Kabul; August 15, 2021:
The Taliban were coming.
The world watched in shock. After the longest war in US history, Kabul fell in a morning. Desperation reigned. Some clung to the wheels of departing airplanes, only to fall to certain death. Reprisal was near-assured for anyone who had worked with Americans.
Marwa, the 21-year-old sister of a Times reporter, was in the vanguard of a fast-modernizing Afghanistan. That morning, she had ironed her pink dress for the first day of medical school. Instead, she had 30 minutes to pack her life into a backpack.
Across the world, Rebecca Blumenstein, a top Times editor, and a daring team scrambled to evacuate their Afghan employees and families. After a harrowing two-week ordeal, the refugees landed in Houston, the largest privately sponsored group in modern American history.
THE LAST FREE WOMEN is an intimate portrait of the journey of Marwa, Maryam, Mursal and Samira as they seek to make the most of their precious freedom in America.
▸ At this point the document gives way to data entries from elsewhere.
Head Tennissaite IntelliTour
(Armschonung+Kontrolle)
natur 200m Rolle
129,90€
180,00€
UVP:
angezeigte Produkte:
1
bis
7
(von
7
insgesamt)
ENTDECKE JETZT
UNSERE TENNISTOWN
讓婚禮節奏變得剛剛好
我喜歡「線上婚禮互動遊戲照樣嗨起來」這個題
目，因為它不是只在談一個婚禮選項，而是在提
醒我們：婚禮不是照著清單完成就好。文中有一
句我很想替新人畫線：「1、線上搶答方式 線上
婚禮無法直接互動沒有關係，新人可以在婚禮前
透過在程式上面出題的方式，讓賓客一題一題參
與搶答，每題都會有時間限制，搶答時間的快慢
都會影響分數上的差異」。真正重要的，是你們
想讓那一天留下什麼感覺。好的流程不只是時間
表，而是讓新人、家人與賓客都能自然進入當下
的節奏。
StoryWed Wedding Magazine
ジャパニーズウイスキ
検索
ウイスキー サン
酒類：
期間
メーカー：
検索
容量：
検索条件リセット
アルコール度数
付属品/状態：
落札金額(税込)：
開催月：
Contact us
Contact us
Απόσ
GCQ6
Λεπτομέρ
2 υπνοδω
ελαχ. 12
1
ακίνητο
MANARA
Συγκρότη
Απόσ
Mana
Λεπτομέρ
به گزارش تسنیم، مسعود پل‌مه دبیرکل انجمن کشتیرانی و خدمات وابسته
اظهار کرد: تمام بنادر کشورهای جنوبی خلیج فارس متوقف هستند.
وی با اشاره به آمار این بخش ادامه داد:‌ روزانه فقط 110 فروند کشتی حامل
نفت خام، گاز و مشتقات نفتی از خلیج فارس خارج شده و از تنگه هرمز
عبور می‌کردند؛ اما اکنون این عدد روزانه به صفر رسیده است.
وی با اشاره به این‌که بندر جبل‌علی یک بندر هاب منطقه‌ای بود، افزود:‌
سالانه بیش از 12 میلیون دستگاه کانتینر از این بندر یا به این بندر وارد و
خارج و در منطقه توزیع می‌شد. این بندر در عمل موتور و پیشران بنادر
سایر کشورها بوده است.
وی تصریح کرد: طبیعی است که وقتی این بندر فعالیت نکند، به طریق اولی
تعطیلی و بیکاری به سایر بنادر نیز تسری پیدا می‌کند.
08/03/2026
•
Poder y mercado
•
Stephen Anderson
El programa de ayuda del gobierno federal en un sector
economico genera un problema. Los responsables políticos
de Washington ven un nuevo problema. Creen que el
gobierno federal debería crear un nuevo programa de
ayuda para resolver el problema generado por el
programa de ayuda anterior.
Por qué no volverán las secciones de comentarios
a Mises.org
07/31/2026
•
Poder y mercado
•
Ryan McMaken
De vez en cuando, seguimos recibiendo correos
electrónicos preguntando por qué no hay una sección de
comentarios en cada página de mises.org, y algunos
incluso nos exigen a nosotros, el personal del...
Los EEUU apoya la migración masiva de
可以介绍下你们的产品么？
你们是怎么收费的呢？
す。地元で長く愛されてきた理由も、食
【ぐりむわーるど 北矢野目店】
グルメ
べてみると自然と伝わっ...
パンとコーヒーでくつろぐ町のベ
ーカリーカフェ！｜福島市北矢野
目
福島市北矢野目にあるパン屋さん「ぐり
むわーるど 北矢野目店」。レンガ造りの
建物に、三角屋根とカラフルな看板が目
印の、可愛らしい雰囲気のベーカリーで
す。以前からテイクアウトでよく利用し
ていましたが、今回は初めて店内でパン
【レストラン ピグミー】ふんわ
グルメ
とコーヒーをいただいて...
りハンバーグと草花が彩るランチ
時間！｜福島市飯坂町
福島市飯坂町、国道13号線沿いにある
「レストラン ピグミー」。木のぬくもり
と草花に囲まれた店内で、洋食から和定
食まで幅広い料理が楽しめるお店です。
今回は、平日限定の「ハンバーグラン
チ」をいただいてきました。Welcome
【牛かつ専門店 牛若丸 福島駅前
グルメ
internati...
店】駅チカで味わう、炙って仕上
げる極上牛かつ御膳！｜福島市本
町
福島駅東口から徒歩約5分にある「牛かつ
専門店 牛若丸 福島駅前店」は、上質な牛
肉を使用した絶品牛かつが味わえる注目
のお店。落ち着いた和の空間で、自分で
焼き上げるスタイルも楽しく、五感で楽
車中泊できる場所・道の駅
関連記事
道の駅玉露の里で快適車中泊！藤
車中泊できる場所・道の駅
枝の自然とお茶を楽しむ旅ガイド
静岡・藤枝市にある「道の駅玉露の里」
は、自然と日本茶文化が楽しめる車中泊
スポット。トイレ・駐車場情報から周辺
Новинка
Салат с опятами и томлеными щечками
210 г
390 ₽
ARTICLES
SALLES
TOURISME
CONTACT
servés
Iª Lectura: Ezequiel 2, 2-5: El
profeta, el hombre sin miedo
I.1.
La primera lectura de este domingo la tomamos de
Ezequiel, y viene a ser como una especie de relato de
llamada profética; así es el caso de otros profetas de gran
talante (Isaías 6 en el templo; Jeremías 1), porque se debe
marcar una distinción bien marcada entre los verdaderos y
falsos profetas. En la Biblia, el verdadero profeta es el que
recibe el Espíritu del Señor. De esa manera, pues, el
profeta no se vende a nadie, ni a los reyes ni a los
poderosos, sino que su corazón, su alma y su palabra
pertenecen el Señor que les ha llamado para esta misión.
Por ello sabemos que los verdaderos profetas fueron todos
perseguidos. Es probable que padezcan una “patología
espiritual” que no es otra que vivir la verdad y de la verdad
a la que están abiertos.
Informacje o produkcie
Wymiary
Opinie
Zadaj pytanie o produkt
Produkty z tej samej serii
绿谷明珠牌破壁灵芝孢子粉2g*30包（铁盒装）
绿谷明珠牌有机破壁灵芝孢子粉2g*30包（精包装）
They start over — learning English, repeating college and forging identities — while back home, the Taliban bans the education of girls and women from leaving their homes alone.
“Why is it always about the women?” Mursal despairs. Their gripping account wrestles with women’s rights to basic freedoms and aspirations. It is also a meditation on duty — what we owe to those who help America abroad, those who seek freedom and the humanity that links us all.